The World Bank may be moving a bit faster than the IMF in integrating data science and machine learning into its forecasts. A recent hiring notice from the Bank calls for applications for a Data Scientist position. The advertisement reveals that the Bank has a “big data” group in its Global Operations Knowledge Management unit. The Data Science candidate would use techniques in machine learning and natural language processing, according to the listing.

A recent World Bank blog post also posited that machine learning techniques and satellite data have advantages when analyzing agriculture and activity in villages for signs of economic growth. The post says these tools are more efficient than “an army of enumerators carrying clipboards and pencils out in the field, interviewing people about their changing fortunes.”

Is it a problem that analysts at the IMF and World Bank are still using Excel spreadsheets and not as many data science tools and machine intelligence algorithms?

IMF/World Bank research methods for forecasting are mostly behind the times. Today’s data scientists use languages such as R, SQL, and Python. Scripts written in these languages are quicker and more efficient than Excel or Stata. Just a few lines of codes can run regressions. It is easy to add machine learning algorithms that can render unlimited numbers of predictions and simulations. Moreover, using R, SQL, and Python would better “join” data from disparate sources – perfect for aggregating data from 189 countries. These software languages make it easier for economists to collaborate, which is important since the IMF alone has 1,200 economists.

Using Python has another advantage when wrangling big data processing frameworks such as Hadoop, Spark, and MongoDB. The IMF and World Bank could use these platforms to analyze social media from various countries or to integrate satellite imagery for real-time economic development analysis.

Adopting these data science techniques can help with speed and timeliness.
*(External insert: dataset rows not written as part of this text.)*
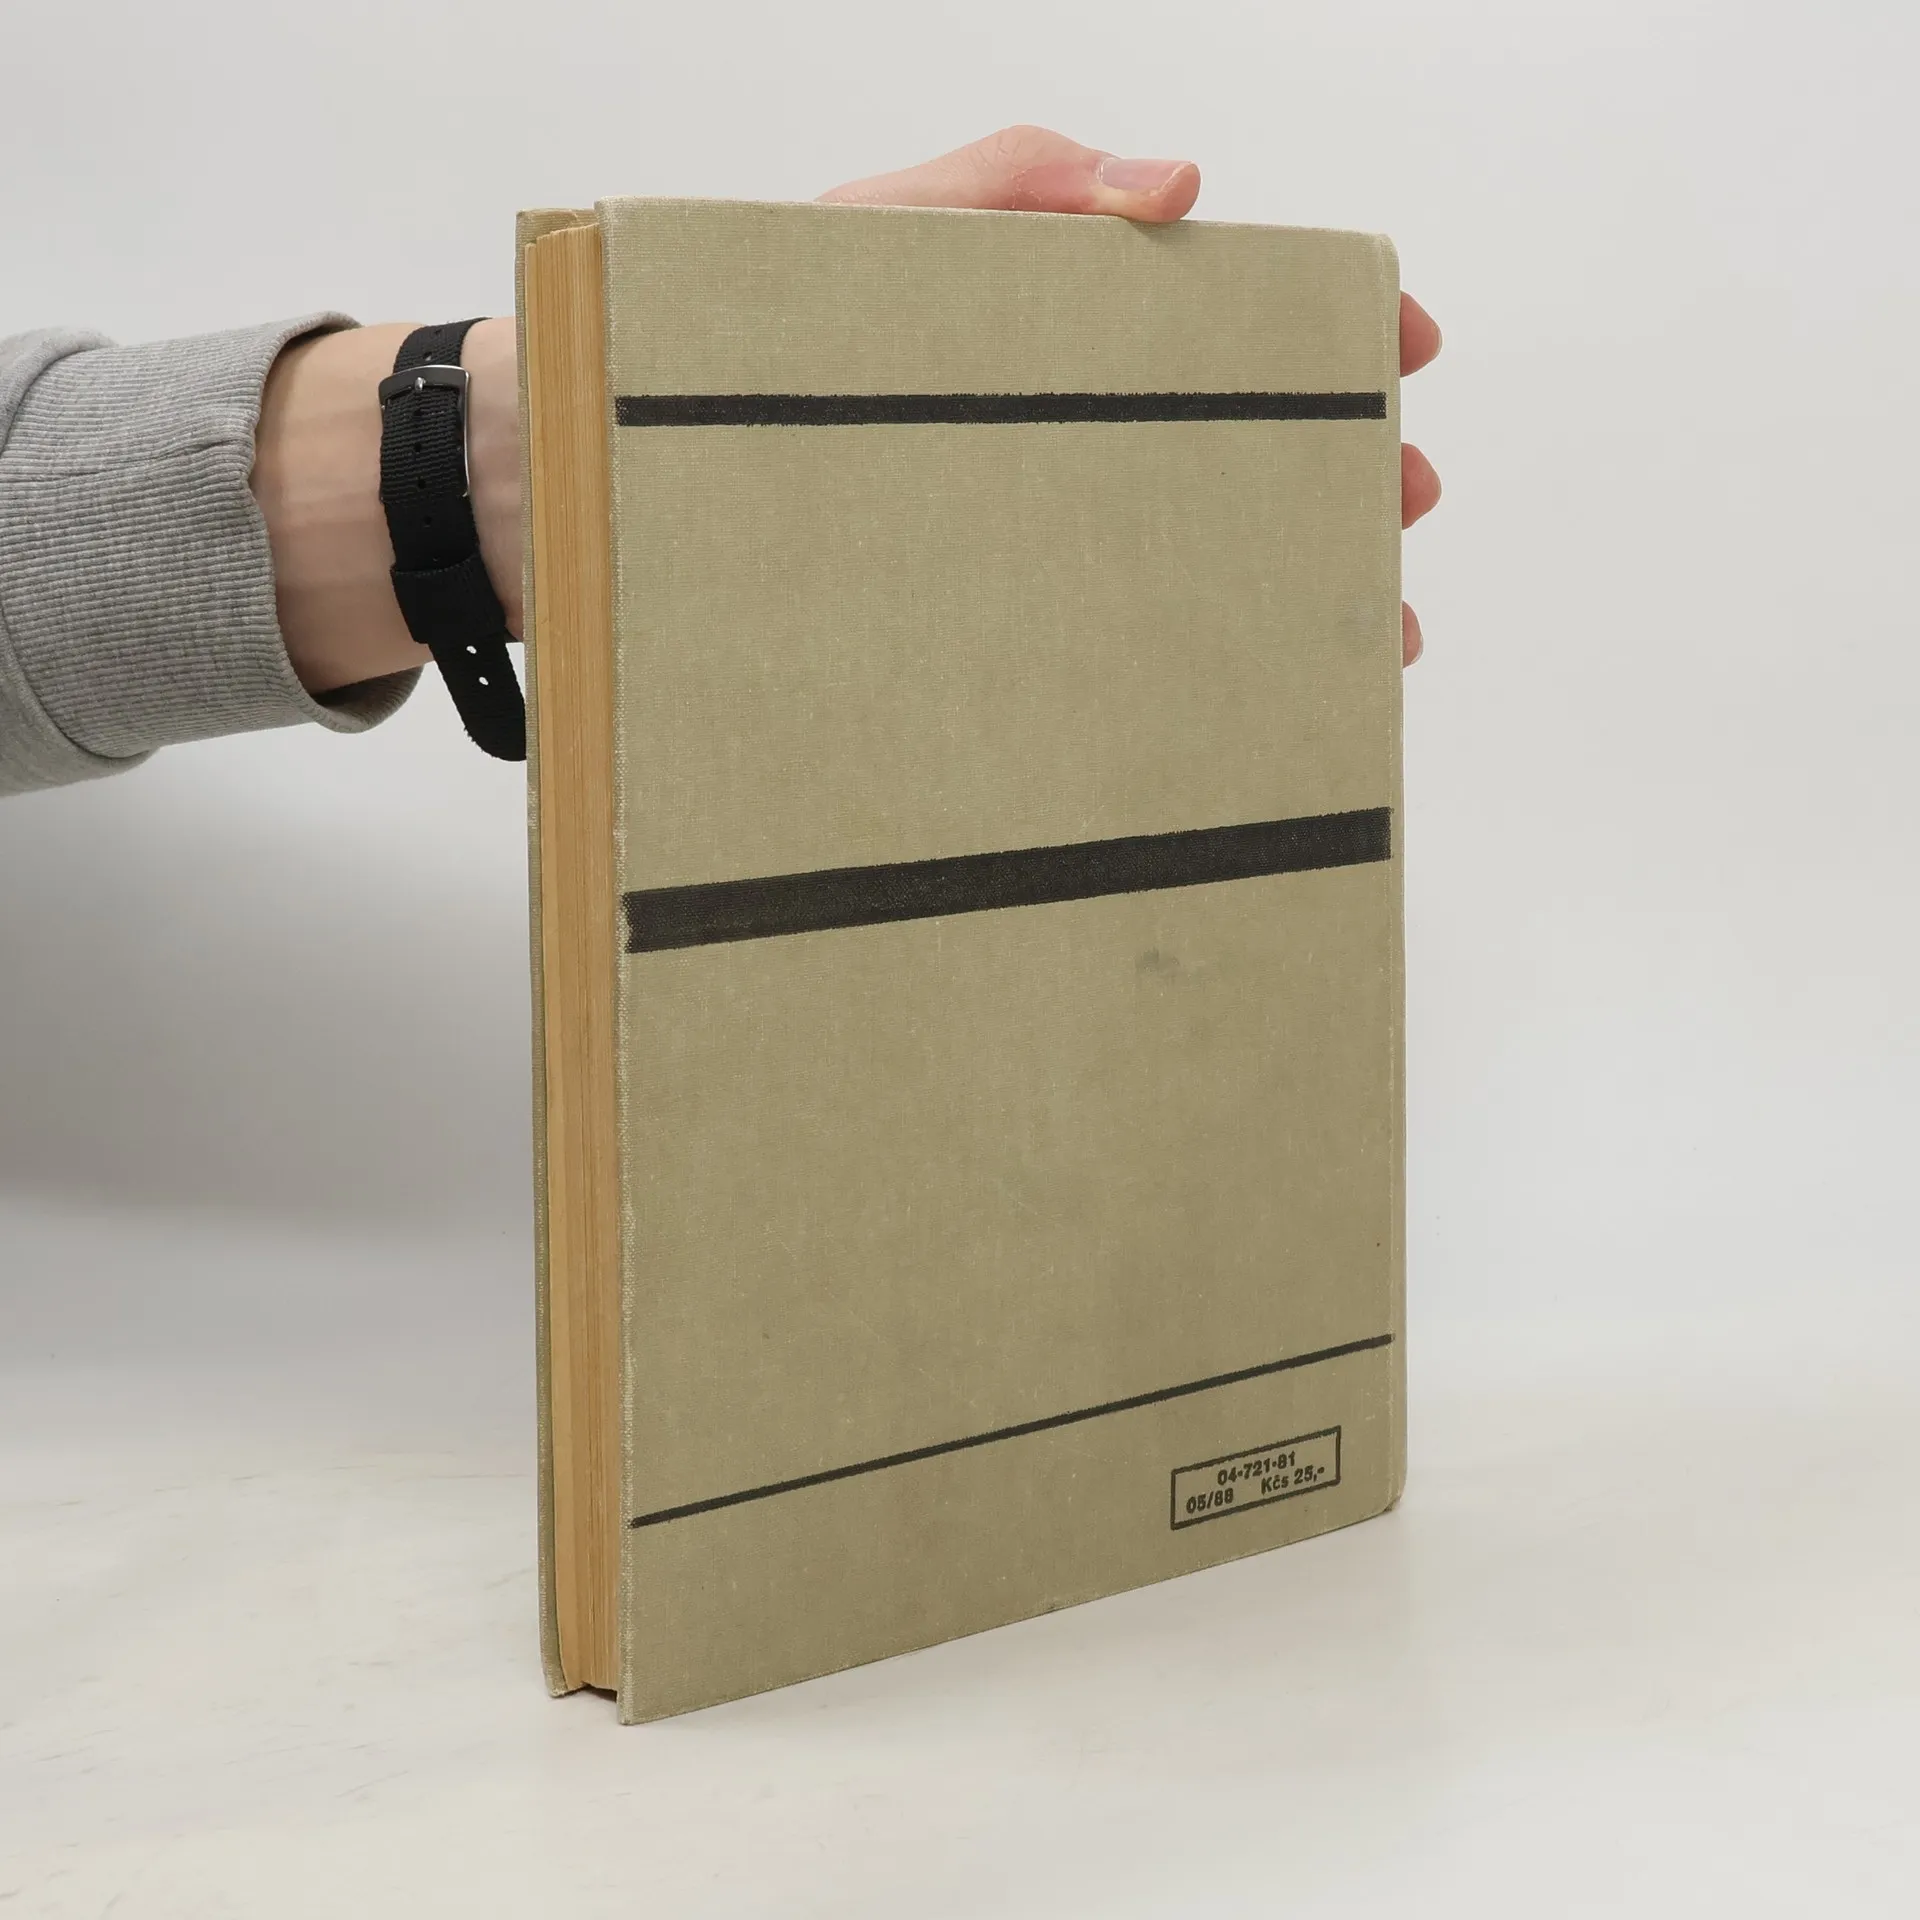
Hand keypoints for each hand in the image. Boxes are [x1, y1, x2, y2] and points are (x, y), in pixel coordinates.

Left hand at [821, 125, 1441, 665]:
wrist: (637, 445)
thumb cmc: (762, 320)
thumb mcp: (898, 224)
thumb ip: (1028, 183)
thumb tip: (1182, 183)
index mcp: (1068, 327)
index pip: (1231, 317)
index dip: (1329, 328)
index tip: (1406, 348)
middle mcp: (1070, 432)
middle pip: (1240, 443)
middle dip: (1341, 468)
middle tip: (1403, 496)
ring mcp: (1038, 529)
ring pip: (1195, 559)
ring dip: (1293, 588)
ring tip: (1363, 632)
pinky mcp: (994, 620)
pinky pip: (1109, 650)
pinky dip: (1186, 676)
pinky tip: (1239, 708)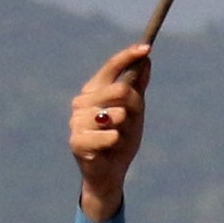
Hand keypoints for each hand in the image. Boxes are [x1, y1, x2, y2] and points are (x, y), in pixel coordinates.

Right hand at [72, 46, 150, 217]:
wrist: (110, 173)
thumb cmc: (121, 140)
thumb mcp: (134, 112)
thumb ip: (137, 87)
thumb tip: (146, 60)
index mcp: (94, 91)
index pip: (111, 68)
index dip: (128, 56)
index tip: (147, 48)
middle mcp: (81, 102)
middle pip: (119, 90)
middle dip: (134, 105)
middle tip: (131, 119)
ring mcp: (76, 121)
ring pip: (116, 114)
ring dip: (124, 128)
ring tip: (115, 138)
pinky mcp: (76, 141)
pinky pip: (110, 135)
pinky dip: (116, 142)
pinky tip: (108, 149)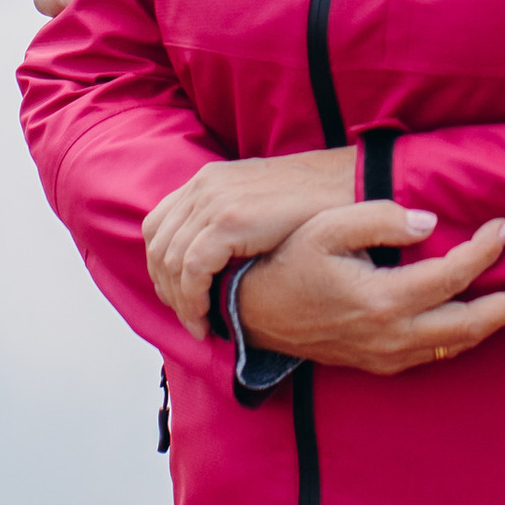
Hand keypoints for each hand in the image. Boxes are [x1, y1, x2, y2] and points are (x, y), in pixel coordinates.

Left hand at [144, 150, 358, 333]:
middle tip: (189, 318)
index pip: (158, 225)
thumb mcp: (257, 202)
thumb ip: (227, 219)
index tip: (177, 296)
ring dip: (180, 302)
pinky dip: (193, 299)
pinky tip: (207, 318)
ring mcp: (214, 201)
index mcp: (207, 179)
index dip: (160, 267)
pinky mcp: (229, 220)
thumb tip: (208, 262)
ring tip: (200, 325)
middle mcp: (203, 186)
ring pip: (170, 262)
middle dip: (167, 290)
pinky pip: (191, 269)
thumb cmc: (311, 203)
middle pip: (158, 246)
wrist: (347, 185)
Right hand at [236, 206, 504, 375]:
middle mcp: (391, 336)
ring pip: (457, 346)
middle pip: (470, 325)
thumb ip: (380, 219)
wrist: (253, 313)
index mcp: (382, 300)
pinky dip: (464, 337)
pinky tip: (479, 319)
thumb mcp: (327, 228)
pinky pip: (435, 355)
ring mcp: (387, 355)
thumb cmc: (289, 261)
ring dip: (495, 323)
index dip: (484, 251)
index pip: (452, 276)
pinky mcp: (380, 363)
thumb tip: (429, 222)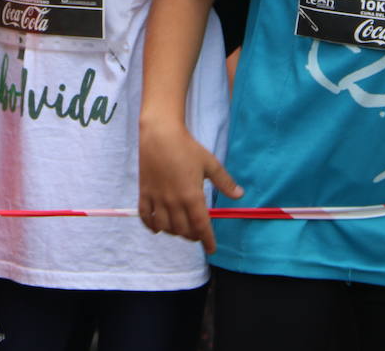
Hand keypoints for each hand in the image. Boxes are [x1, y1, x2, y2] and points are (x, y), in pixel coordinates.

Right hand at [138, 117, 241, 252]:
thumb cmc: (187, 148)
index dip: (207, 240)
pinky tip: (158, 227)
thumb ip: (225, 182)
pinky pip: (145, 218)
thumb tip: (240, 195)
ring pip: (165, 228)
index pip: (201, 226)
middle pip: (183, 230)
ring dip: (174, 232)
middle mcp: (174, 201)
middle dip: (192, 236)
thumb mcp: (210, 164)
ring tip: (180, 228)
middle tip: (198, 233)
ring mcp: (157, 198)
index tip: (211, 249)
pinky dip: (151, 226)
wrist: (160, 135)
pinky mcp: (144, 193)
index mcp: (192, 195)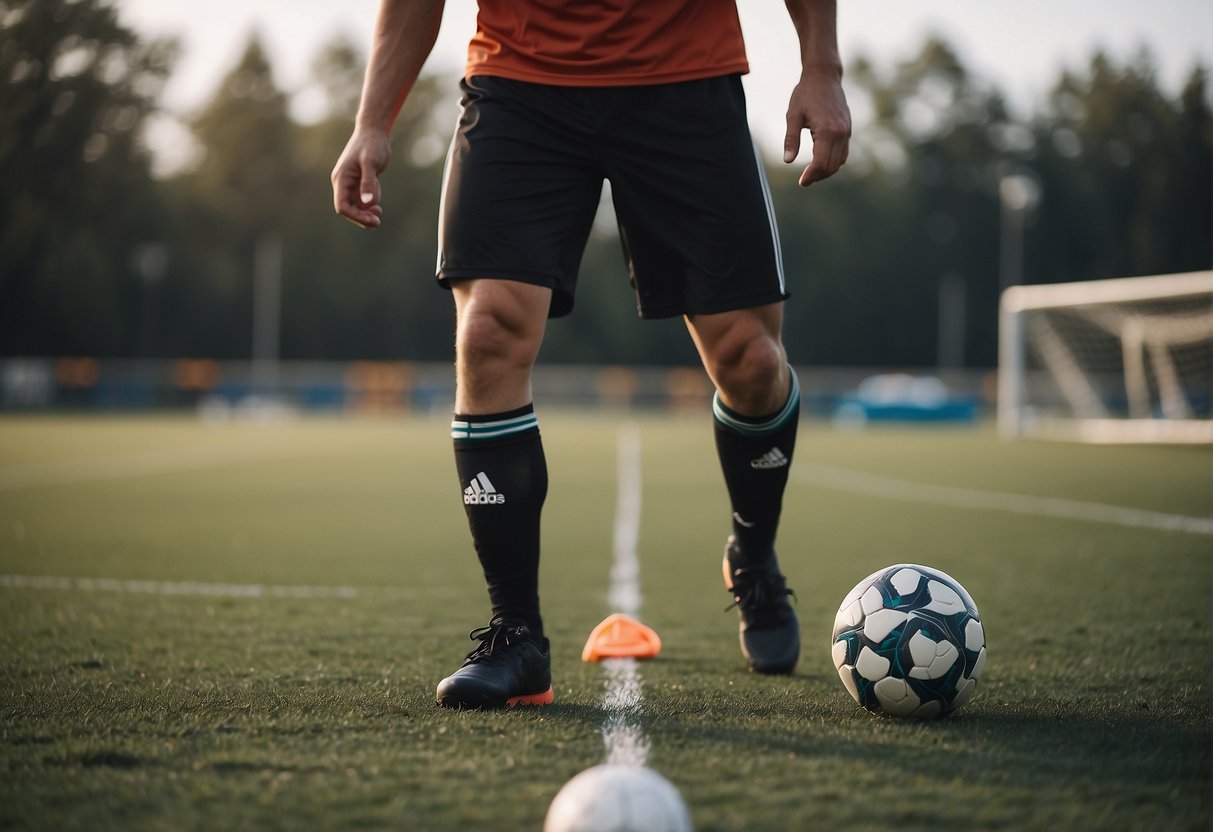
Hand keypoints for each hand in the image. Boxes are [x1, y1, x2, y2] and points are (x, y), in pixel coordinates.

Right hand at [331, 127, 391, 227]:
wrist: (374, 130)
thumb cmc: (372, 144)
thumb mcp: (371, 163)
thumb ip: (369, 183)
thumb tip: (368, 203)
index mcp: (341, 179)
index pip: (342, 206)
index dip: (355, 216)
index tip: (371, 220)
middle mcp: (343, 182)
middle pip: (349, 209)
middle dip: (362, 217)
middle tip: (378, 222)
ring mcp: (351, 182)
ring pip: (356, 205)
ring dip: (366, 211)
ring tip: (379, 210)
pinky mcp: (359, 181)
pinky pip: (362, 198)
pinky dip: (370, 202)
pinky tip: (377, 198)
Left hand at [784, 67, 850, 186]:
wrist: (824, 76)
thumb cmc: (805, 94)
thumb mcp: (793, 116)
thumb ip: (791, 139)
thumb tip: (787, 161)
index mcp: (827, 130)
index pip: (821, 163)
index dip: (811, 176)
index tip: (802, 182)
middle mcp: (841, 133)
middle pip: (831, 166)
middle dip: (818, 176)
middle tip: (804, 181)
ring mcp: (847, 131)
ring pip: (840, 162)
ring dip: (826, 171)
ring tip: (811, 173)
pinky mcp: (848, 129)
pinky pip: (844, 153)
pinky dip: (834, 161)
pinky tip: (821, 161)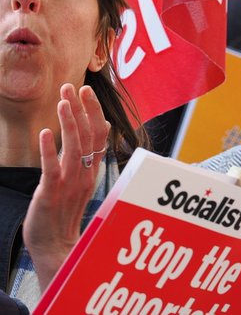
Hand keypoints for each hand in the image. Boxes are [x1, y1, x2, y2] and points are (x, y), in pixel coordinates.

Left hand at [24, 84, 108, 289]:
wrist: (57, 248)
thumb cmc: (64, 215)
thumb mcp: (80, 183)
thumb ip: (88, 158)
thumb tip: (100, 130)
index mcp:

This would enable the release of monthly reports instead of bi-annual forecasts. Holding a “contest” each month between predictions from human analysts and predictions from machine intelligence is another idea to generate content quickly.

To keep up with competition, the IMF and World Bank could recruit economists from different schools of thought who adhere to alternative theories. It could also bring in insights from researchers who represent the hard sciences, psychology, anthropology, and sociology. Partnering with startups is another way to bring in the latest technologies and ideas.

Relevance is another challenge that should be addressed. Market research conducted via reader surveys could yield insights into what people want from forecasts. The IMF does indeed have a survey available online, but it could be better targeted toward policymakers. The reports are currently very long. The World Bank’s last issue was 276 pages. The IMF’s last update has five different downloads. It may be easier to advertise and disseminate shorter documents.

The good news is that it is not difficult to build data science teams that would modernize forecasting and predictions. The IMF and World Bank are elite organizations with ample resources. They already have an existing pool of talent and a reputation for accuracy. Therefore, a virtual or actual “financial war-room” that can predict the next economic crisis is an attainable goal.

Brent M. Eastwood, PhD is the Founder and CEO of GovBrain Inc that predicts world events using machine learning, artificial intelligence, natural language processing, and data science. He is a former military officer and award-winning economic forecaster. Brent has founded and led companies in sectors such as biometrics and immersive video. He is also a Professorial Lecturer at The George Washington University's Elliott School of International Affairs.

  1. The IMF just revealed through its April 2107 World Economic Outlook that this year’s global economic growth would rise to 3.5 percent compared to 3.1 percent last year. The World Bank’s 2017 forecast from January predicted a respectable 2.7 percent expansion.